IBX’s goal in the ongoing contract negotiations is “to ensure our reimbursement structure reflects current market dynamics and supports continued access to high-quality, affordable eye care for our members,” Snyder said.
Scale a challenge for Wills
Wills’ leaders tout its No. 2 ranking for ophthalmology by U.S. News & World Report as an indication that its “quality of care is actually the best in this area,” Rhynhart said.
The U.S. News ranking for ophthalmology is based on a survey of specialists who are asked where they would send their sickest patients and does not include other indicators that assess overall quality.
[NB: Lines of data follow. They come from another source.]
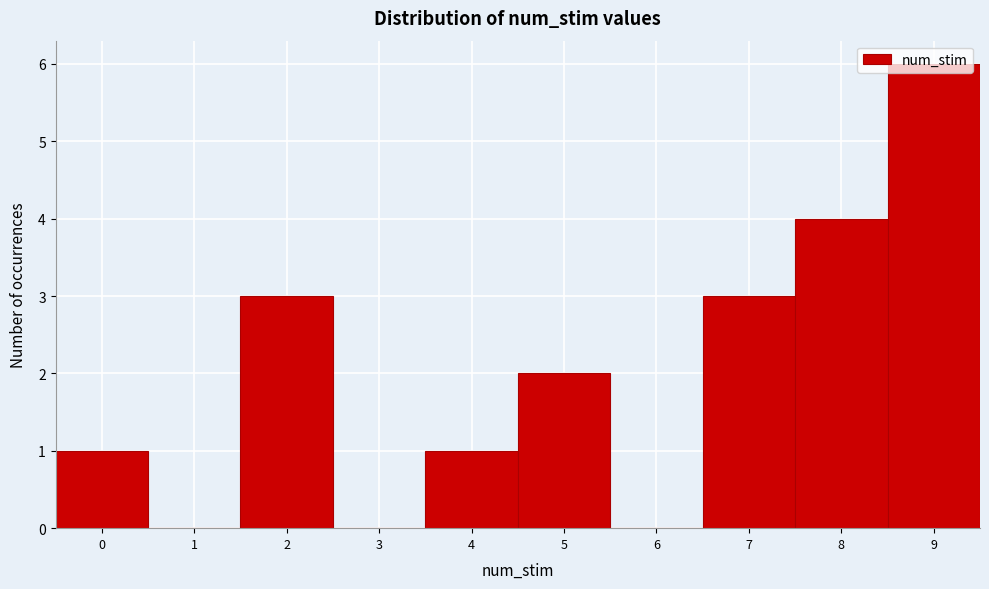

Which range on the x-axis has the tallest bar?

8.5 to 9.5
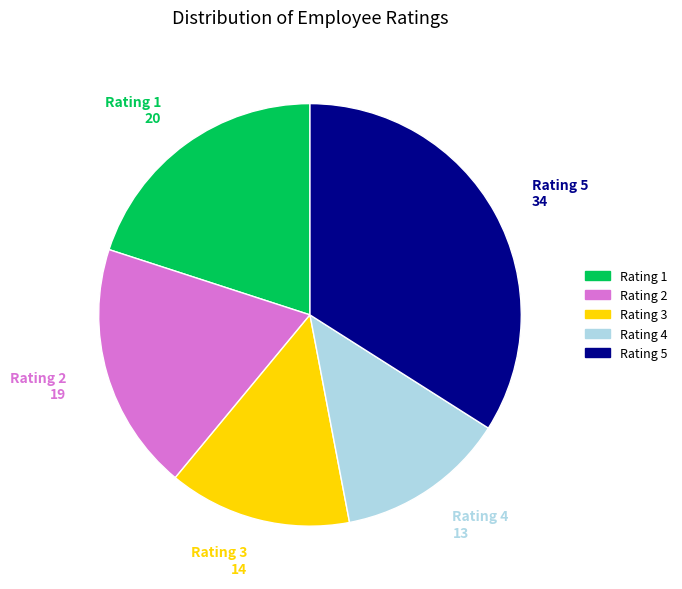

Is the sum of Rating 1 and Rating 3 greater than half?

No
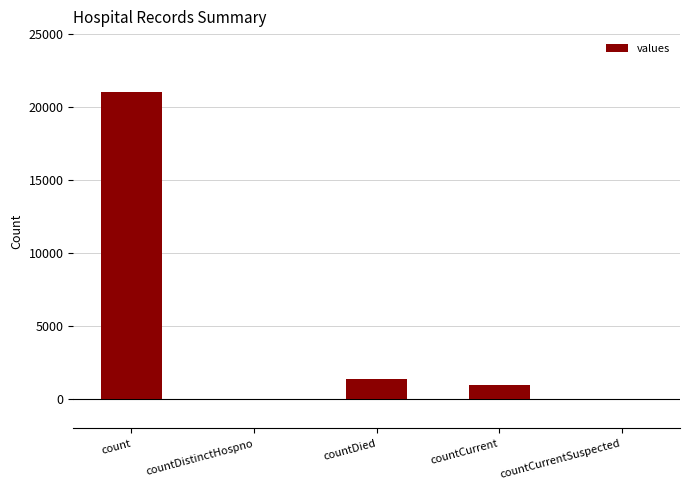

What is the difference between the values at countCurrent and countCurrentSuspected?

1006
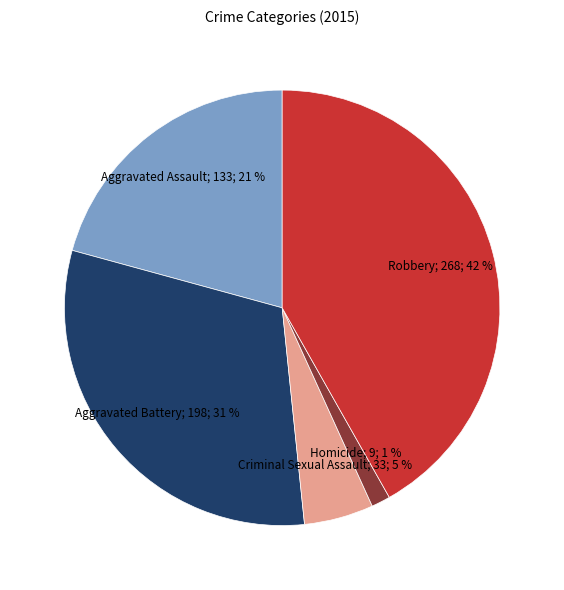

Is there a majority slice in this chart?

No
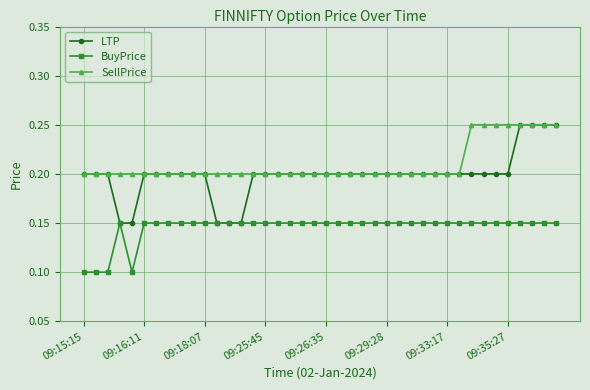

How many BuyPrice values are between 0 and 1?

40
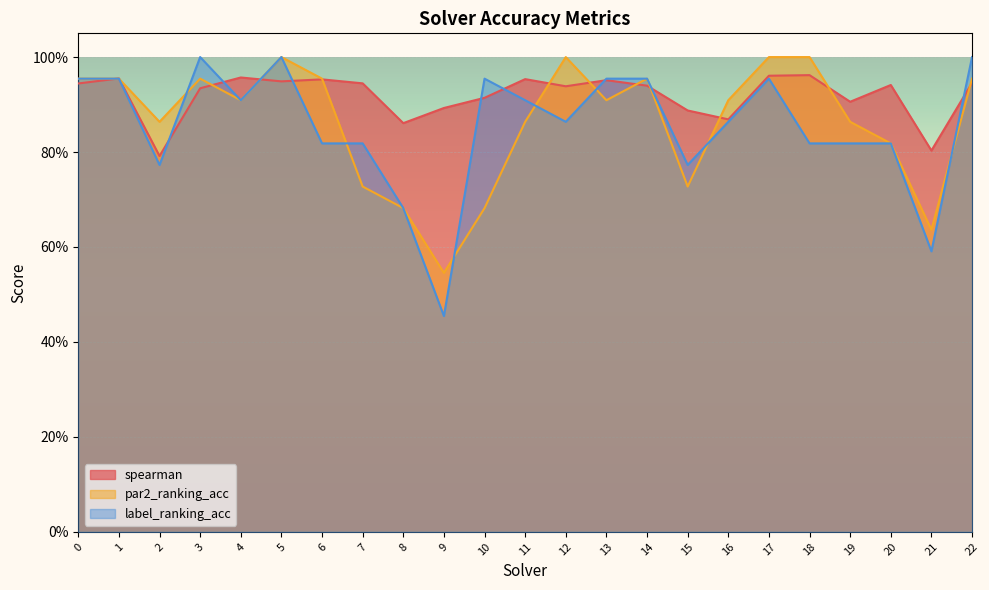

What is the sum of the label_ranking_acc values at 22 and 11?

1.9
Rankings also do not take into account the challenges Wills faces competing with institutions with similar-scale but more extensive institutional resources.
Consider how Wills stacks up with Penn’s Scheie Eye Institute:
Wills has 38 employed ophthalmologists, compared with 48 employed by the core academic practice at the University of Pennsylvania.
Scheie did 3,315 cataract procedures last year, compared with 2,936 at Wills in fiscal 2025.
The Jefferson/Wills ophthalmology resident program, with 24 slots, is larger than Scheie’s, which has 15, according to the Accreditation Council for Graduate Medical Education. (But Medicare payments that subsidize medical education go to Jefferson, which pays Wills a cut.)
A grant comparison shows a wider divide: Penn’s ophthalmological research program received $13.8 million in National Eye Institute grants last year, compared with $2.4 at Wills.
And Scheie exists inside a health system with nearly $12 billion in annual revenue. Wills’ total annual revenue is less than 1% of that.
This reflects a core challenge at Wills: how to maintain its top-tier status as a teaching and research institution without the financial support of a full-fledged hospital, said Robert Betz, who has decades of experience as a healthcare consultant.
“It’s a specialized ophthalmic ambulatory surgery center with a tremendous reputation,” he said.